What the task requires - Go through the data and tally the lines that hold the string "Profile". Reply with the total alone.

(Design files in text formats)
*** Block opens ***
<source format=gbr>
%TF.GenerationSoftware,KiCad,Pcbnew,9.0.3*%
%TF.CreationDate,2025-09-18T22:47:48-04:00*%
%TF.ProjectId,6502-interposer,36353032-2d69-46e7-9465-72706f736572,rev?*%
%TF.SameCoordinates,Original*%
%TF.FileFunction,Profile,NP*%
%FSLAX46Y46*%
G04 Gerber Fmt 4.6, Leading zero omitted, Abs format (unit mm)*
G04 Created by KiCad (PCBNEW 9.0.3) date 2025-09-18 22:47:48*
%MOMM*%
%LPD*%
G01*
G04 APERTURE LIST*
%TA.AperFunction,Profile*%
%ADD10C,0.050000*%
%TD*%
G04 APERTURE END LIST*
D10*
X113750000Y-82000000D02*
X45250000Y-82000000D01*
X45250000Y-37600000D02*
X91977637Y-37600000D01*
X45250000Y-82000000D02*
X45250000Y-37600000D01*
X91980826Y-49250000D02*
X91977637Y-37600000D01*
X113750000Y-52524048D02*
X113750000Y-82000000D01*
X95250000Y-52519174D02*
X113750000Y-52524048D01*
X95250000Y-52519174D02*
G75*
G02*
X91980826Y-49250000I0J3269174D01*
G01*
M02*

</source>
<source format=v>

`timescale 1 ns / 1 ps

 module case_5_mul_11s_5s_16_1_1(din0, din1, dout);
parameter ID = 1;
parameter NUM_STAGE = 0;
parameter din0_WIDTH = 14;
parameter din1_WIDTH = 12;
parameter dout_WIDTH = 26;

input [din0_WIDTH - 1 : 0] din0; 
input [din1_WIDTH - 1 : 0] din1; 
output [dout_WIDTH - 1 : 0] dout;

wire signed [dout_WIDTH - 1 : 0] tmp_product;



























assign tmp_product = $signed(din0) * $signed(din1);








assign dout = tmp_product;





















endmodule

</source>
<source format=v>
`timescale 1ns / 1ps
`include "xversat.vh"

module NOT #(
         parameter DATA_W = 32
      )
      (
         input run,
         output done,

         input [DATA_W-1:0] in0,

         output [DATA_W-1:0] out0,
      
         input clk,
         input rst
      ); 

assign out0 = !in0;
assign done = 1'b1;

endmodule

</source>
*** Block closes ***
*** Block opens ***
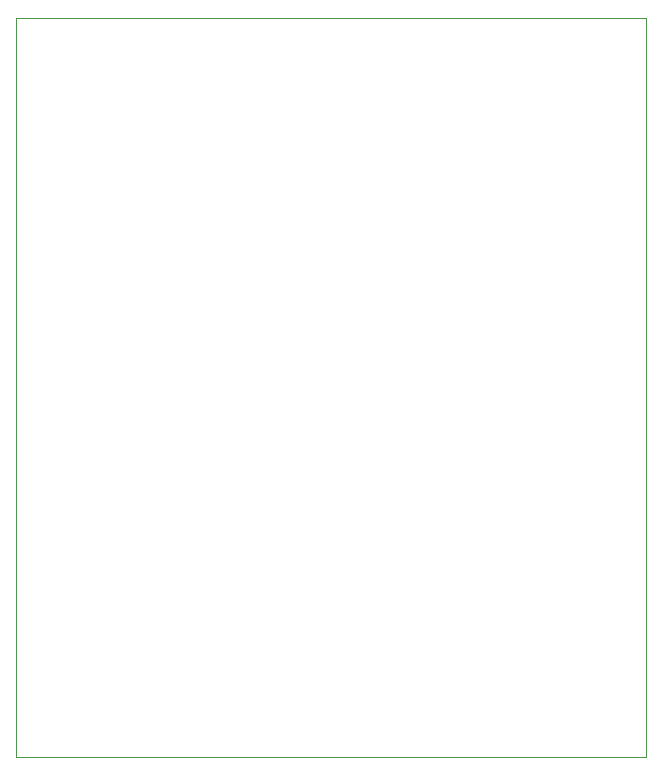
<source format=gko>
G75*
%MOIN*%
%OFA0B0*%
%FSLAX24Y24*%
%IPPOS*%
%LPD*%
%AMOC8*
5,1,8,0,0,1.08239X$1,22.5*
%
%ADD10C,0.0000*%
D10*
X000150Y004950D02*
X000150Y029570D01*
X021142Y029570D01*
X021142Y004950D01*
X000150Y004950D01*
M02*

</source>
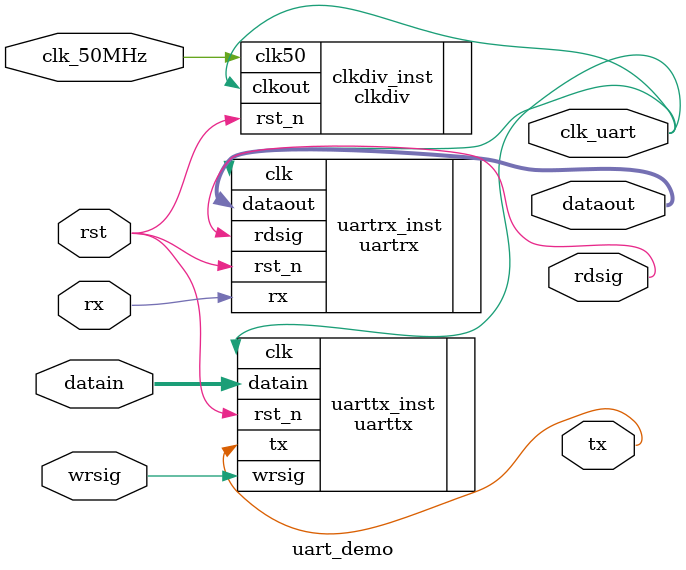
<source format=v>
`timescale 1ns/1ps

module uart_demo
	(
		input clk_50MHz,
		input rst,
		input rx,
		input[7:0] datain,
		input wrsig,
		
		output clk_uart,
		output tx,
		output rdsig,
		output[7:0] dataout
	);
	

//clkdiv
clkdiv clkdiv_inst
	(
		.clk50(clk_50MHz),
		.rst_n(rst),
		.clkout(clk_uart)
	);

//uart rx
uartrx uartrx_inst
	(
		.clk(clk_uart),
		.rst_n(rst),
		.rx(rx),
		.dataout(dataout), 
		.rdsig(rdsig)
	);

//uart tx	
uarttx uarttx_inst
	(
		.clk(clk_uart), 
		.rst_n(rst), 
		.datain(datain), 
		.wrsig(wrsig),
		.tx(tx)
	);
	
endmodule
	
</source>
*** Block closes ***
Answer space - 2